In a note shared on Thursday, the researchers said they have developed a deep-learning approach called PRIME that generates AI chip architectures by drawing from existing blueprints and performance figures. They claim their approach can produce designs that have lower latency and require less space than Google's in-production EdgeTPU accelerator and other designs made using traditional tools.
Google has quite an interest in this area. Last year, it said it had used machine learning to optimize the layout of one of its TPU designs. Meanwhile, traditional chip design toolmakers, such as Synopsys and Cadence, say they've added machine-learning to their software suites.
These latest findings from Google could prove a game-changer for the web giant's custom chip design efforts.

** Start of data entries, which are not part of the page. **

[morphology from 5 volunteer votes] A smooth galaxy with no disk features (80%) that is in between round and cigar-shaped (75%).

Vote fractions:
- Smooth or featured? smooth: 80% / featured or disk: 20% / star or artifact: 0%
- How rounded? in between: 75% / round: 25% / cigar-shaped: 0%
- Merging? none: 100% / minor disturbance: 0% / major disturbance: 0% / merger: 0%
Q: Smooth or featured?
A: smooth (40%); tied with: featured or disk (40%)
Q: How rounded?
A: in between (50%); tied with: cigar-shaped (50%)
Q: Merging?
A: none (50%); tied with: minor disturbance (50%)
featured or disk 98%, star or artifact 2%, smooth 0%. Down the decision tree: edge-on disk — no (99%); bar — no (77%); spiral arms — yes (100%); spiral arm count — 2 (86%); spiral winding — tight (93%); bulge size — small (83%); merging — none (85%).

They were detailed in a paper titled, "Data-Driven Offline Optimization for Architecting Hardware Accelerators," which was accepted for this year's International Conference on Learning Representations.
Outside of enabling faster and more efficient designs, the PRIME approach is significant because traditional simulation-based chip design can be time-consuming and computationally expensive, according to the researchers. They said designing chips using simulation software can also lead to "infeasible" blueprints when trying to optimize for certain things like low power usage or low latency.

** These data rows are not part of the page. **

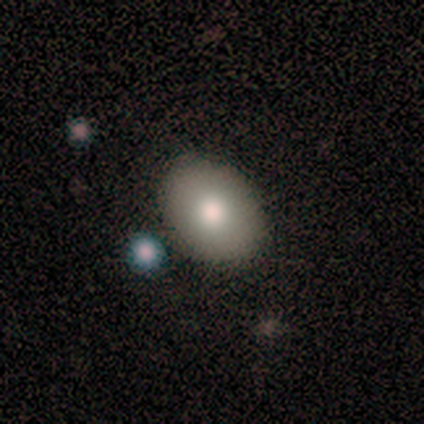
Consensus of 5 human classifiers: Overall: smooth (60%; featured or disk 40%). How rounded: round (67%; in between 33%). Merging: none (80%).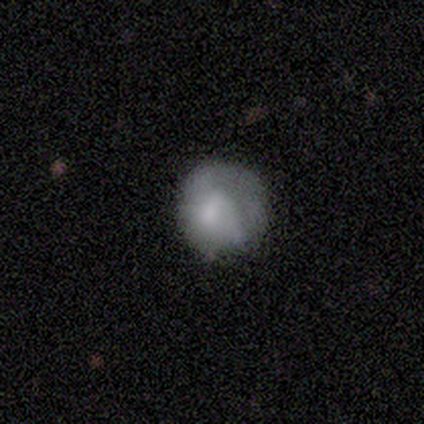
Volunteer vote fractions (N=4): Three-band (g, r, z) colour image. It shows a smooth galaxy with no disk features (75%) that is round (100%). Merging: none (50%, tied with minor disturbance).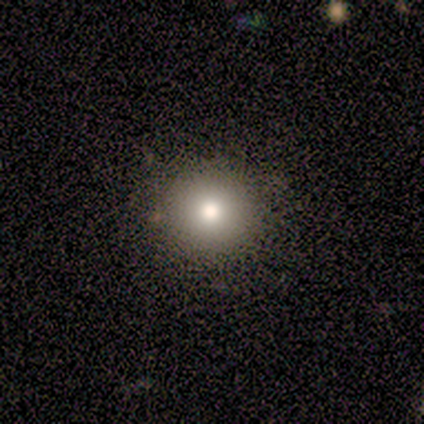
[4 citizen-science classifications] Q: Smooth or featured?
A: star or artifact (50%); runner-up: smooth (25%)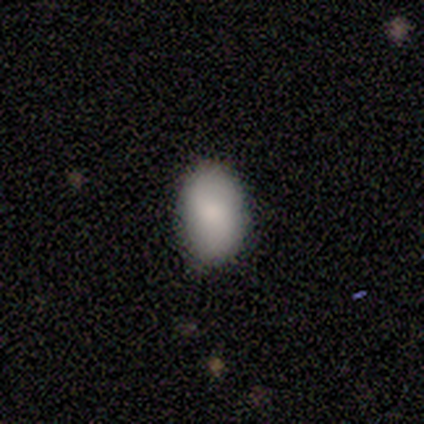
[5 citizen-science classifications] Volunteers were most divided on "how rounded": in between: 80%, round: 20%, cigar-shaped: 0%. More confident: smooth or featured — smooth (100%); merging — none (80%).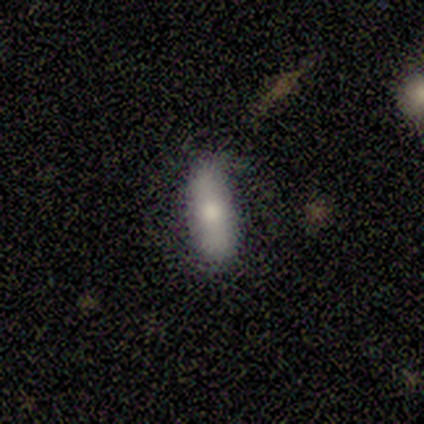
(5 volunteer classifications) Smooth or featured? 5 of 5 (100%) said smooth. How rounded? 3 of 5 (60%) said in between. Merging? 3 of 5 (60%) said none.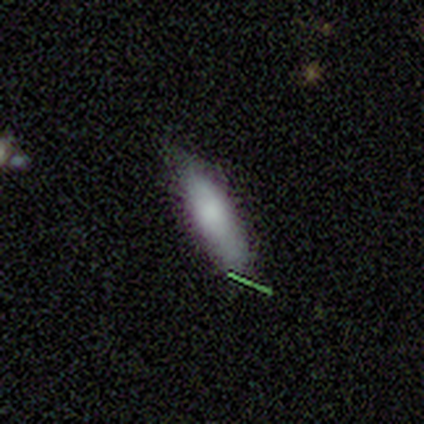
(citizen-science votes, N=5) Smooth or featured? 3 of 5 (60%) said smooth. How rounded? 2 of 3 (67%) said cigar-shaped. Merging? 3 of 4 (75%) said none.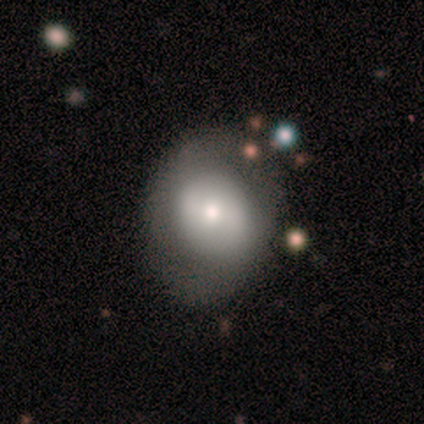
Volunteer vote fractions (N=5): This appears to be a featured or disk galaxy (60%) with no bar (100%), 2 (50%, tied with can't tell) loose (100%) spiral arms (67%) and a moderate central bulge (67%). Merging: none (60%).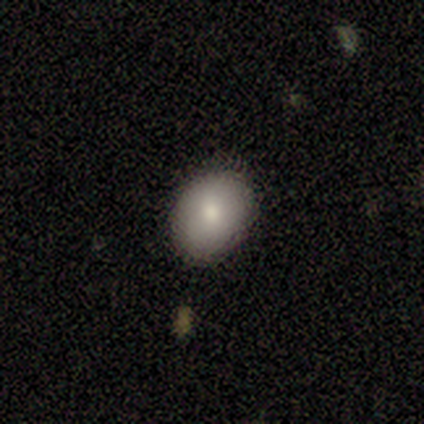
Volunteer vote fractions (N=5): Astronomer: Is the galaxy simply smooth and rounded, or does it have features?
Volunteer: smooth — 100%.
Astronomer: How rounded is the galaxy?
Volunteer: in between — 80%.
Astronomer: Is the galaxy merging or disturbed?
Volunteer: none — 80%.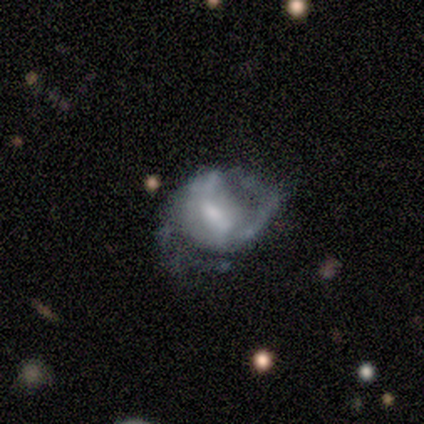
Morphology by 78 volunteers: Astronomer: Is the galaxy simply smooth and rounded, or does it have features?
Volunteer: featured or disk — 85%.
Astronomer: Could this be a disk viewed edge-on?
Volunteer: no — 100%.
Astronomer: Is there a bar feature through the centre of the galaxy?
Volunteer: weak — 61%.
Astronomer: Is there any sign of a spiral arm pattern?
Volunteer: yes — 86%.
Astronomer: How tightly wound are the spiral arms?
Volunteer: medium — 53%.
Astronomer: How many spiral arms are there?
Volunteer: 2 — 75%.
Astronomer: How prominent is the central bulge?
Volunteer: moderate — 39% (runner-up: small, 32%).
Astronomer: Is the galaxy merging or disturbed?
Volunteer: none — 38% (runner-up: major disturbance, 33%).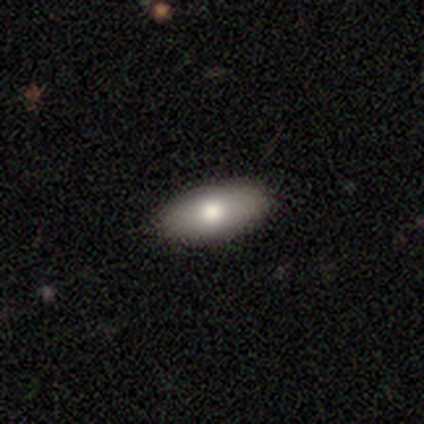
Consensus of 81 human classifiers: Smooth or featured? 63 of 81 (78%) said smooth. How rounded? 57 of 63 (90%) said in between. Merging? 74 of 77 (96%) said none.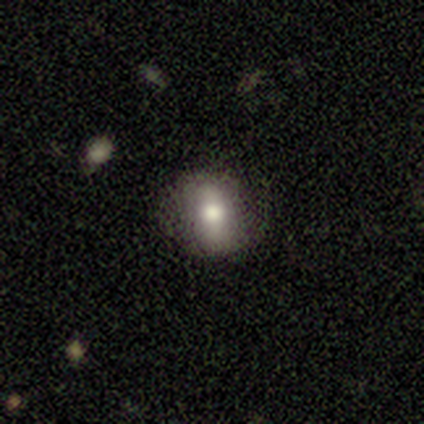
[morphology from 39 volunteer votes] Volunteers were most divided on "how rounded": in between: 57%, round: 39%, cigar-shaped: 4%. More confident: merging — none (71%); smooth or featured — smooth (59%).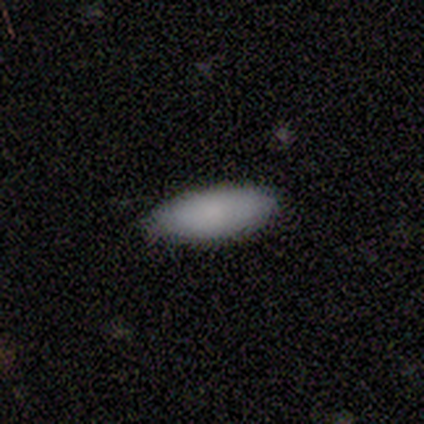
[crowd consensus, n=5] Smooth or featured? 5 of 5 (100%) said smooth. How rounded? 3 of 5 (60%) said in between. Merging? 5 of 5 (100%) said none.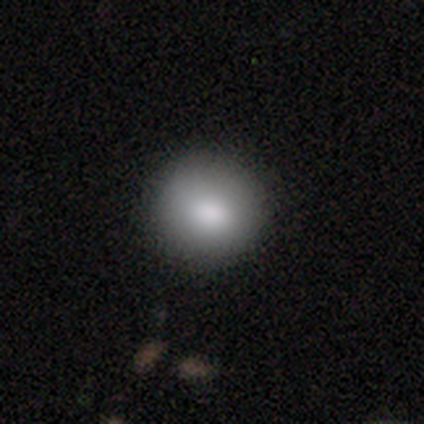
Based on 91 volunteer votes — smooth-or-featured: smooth: 86% | star or artifact: 8% | featured or disk: 7%
  how-rounded: round: 95% | in between: 5% | cigar-shaped: 0%
  merging: none: 87% | minor disturbance: 8% | major disturbance: 4% | merger: 1%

The team said chip designs made the PRIME way had up to 50 percent less latency than those created using simulation-driven methods, and the deep learning approach also reduced that amount of time to generate said blueprints by up to 99 percent.
The researchers compared PRIME-generated chip designs against the simulation-produced EdgeTPU across nine AI applications, which included image classification models MobileNetV2 and MobileNetEdge. Crucially, the PRIME designs were optimized for each application.
They said they found that the PRIME chip designs overall improved latency by 2.7x and reduced die area usage by 1.5x. This last part shocked the boffins because they did not train PRIME to reduce die size, which can make chips cheaper and lower power consumption. For certain models, the latency and die area improvements were even greater.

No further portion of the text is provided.